Activity a:
Please count the lines in the entries below that contain the string "Best", treating uppercase and lowercase as different, and give only the number.

Text:
========================================================================

# Chirp chirp...



## jinglesharks (Jun 15, 2010)

So tonight when I went to feed Pepper, he was on his wheel with his back to me, making happy little chirping noises. I don't normally get such a nice greeting, so I scooped him up gleefully only to discover he was... wet and sticky. Anyone see where this is going?

In the six months I've had him, I've never seen any evidence. I just thought it wasn't his thing, he doesn't do a lot of things or like a lot of things that other hedgies seem to do/like, so I figured it was just another thing that Pepper doesn't do. Well, he does. And he has a dumb mother who thought something was wrong and checked him all over while he gave me a combination of "I'm sooo happy right now" and "mom, could you put me down please?" faces. 

To be honest, he has never been that friendly towards me after just getting up... I got all sorts of nuzzles and he didn't huff once...

Just wondering: could this mean he's FINALLY getting comfortable with living in my house? Haha. I have no shame about this at all, I've told everyone I've seen tonight. He was just so happy! That makes me happy, even if it was a little awkward.


----------



## fracturedcircle (May 31, 2010)

:lol:


----------



## shaelikestaquitos (Feb 2, 2010)

========================================================================

Data shown:
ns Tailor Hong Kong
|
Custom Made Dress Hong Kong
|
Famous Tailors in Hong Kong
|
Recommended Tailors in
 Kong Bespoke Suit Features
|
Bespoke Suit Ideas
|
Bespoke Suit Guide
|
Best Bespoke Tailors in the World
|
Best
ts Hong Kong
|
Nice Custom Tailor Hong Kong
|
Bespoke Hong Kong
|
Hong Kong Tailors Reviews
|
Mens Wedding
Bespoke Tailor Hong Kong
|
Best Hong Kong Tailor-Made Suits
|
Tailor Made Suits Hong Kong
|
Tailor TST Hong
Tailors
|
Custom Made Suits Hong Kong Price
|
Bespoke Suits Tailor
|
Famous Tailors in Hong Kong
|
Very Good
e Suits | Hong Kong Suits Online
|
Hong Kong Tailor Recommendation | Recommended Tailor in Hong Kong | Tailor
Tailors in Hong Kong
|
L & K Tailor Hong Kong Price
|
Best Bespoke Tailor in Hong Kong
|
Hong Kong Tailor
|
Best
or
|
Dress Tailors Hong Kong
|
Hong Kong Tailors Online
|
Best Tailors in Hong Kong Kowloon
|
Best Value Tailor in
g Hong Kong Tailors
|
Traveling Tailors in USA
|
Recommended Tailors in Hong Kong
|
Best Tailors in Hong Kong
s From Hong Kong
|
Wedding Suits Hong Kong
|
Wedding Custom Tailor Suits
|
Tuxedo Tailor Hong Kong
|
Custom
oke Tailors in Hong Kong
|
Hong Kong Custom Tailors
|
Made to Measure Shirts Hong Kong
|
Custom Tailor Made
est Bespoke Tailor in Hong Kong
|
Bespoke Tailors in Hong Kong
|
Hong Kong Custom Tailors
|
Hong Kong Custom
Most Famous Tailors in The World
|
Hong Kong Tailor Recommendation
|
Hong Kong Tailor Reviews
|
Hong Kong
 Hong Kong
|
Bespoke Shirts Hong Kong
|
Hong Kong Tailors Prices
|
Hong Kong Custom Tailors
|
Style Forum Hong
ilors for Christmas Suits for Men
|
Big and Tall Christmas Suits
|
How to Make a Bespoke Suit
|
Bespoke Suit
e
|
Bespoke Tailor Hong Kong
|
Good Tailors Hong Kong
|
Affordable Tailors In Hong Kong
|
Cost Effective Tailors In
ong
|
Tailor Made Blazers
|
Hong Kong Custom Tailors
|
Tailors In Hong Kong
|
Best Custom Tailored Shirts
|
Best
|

========================================================================

Activity b:
Quote word for word the section of the forum thread above that begins with "## jinglesharks (Jun" and ends with "this is going?".

Answer section a:
10

Answer section b:
## jinglesharks (Jun 15, 2010)

So tonight when I went to feed Pepper, he was on his wheel with his back to me, making happy little chirping noises. I don't normally get such a nice greeting, so I scooped him up gleefully only to discover he was... wet and sticky. Anyone see where this is going?